Whereas the affected person could not see the AI working within the background, they really feel the distinction when their estimates are extra correct, duplicate or conflicting statements are diminished, and so they not should chase down solutions. This builds belief and improves affected person satisfaction – permitting them to deal with their well being, fairly than income cycle points they need to by no means should cope with.”
Q5: “For healthcare organizations which can be simply beginning to modernize their income cycle, the place ought to they start?”
David: “Begin by understanding your inside views, change threshold and restrictions. Many healthcare suppliers don’t ask onerous questions on their targets, the info they’re prepared to share or learn how to prioritize their wants. AI is barely pretty much as good as the info it has entry to, so guarantee your knowledge is clear, structured, and compliant with authorized and scientific necessities.

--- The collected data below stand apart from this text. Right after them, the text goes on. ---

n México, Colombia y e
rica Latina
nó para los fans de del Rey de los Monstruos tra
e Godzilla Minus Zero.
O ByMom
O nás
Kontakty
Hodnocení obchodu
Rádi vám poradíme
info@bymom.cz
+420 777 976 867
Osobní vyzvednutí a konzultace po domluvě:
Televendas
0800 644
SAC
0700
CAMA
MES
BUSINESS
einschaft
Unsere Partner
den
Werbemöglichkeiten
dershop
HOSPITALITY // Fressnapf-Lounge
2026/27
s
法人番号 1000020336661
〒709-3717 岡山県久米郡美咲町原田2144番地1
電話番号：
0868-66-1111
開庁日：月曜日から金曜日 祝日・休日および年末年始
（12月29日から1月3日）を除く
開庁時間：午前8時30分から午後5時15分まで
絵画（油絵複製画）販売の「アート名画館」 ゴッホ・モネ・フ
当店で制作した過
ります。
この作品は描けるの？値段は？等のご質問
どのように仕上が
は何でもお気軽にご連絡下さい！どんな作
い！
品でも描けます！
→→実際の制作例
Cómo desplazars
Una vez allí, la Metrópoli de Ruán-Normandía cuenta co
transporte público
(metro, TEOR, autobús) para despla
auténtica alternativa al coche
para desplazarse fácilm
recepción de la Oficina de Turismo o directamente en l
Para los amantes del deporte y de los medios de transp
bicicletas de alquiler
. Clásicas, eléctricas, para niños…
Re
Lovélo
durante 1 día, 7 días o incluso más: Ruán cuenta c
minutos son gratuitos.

Subsequent, discover companions with the best technical instruments and healthcare expertise. Concentrate on measurable outcomes —not simply know-how—and prioritize areas with the best income leakage, excessive FTE investments or elevated affected person danger. Don’t underestimate the significance of change administration. Contain your operations, coaching and technique groups early, and make them a part of the innovation course of. Overemphasize the human component of change management to enhance outcomes.
Lastly, at all times hold the affected person in thoughts. Each enchancment within the income cycle impacts their expertise and entry to care. Design know-how options that simplify the affected person journey, cut back their burden, and assist decrease the price of care.”

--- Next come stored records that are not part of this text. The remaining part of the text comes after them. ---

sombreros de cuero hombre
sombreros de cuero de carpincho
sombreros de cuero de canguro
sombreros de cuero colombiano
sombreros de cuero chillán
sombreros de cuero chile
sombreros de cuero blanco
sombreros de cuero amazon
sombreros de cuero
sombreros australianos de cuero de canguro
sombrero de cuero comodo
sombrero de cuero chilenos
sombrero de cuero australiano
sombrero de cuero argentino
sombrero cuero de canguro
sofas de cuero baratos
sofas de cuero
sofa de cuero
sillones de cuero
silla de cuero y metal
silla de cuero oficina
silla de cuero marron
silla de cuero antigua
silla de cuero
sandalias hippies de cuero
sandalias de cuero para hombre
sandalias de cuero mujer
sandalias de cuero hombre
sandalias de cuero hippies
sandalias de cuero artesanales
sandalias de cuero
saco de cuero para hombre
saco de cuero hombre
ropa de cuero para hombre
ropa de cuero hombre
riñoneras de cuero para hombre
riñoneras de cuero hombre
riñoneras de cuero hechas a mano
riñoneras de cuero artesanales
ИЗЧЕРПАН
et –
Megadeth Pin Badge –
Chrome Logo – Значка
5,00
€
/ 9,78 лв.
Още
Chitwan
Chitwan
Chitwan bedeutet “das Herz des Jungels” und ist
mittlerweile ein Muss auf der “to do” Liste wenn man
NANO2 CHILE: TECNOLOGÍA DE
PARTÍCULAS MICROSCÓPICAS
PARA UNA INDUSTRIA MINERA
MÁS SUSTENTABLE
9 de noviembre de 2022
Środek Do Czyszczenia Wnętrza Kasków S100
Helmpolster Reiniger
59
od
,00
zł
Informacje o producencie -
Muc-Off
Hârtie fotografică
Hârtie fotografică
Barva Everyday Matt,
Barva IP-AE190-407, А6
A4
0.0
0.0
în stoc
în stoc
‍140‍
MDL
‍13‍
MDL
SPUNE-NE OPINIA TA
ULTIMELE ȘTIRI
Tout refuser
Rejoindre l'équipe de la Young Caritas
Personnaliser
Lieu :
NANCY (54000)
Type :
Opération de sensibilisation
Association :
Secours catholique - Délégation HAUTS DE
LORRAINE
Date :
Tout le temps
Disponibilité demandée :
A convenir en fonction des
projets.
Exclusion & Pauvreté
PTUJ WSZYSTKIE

The way forward for RCM lies in AI innovation
As healthcare organizations navigate mounting monetary pressures and the rising complexity of payer necessities, the necessity for smarter, AI-powered options has by no means been higher. By embracing clever automation, suppliers can cut back pricey errors and denials, strengthen their monetary stability and improve affected person experiences.
Find out how Experian Well being’s AI-driven options, like Patient Access Curator and AI Advantage, might help your healthcare group reduce declare denials, streamline workflows and unlock new alternatives for monetary success.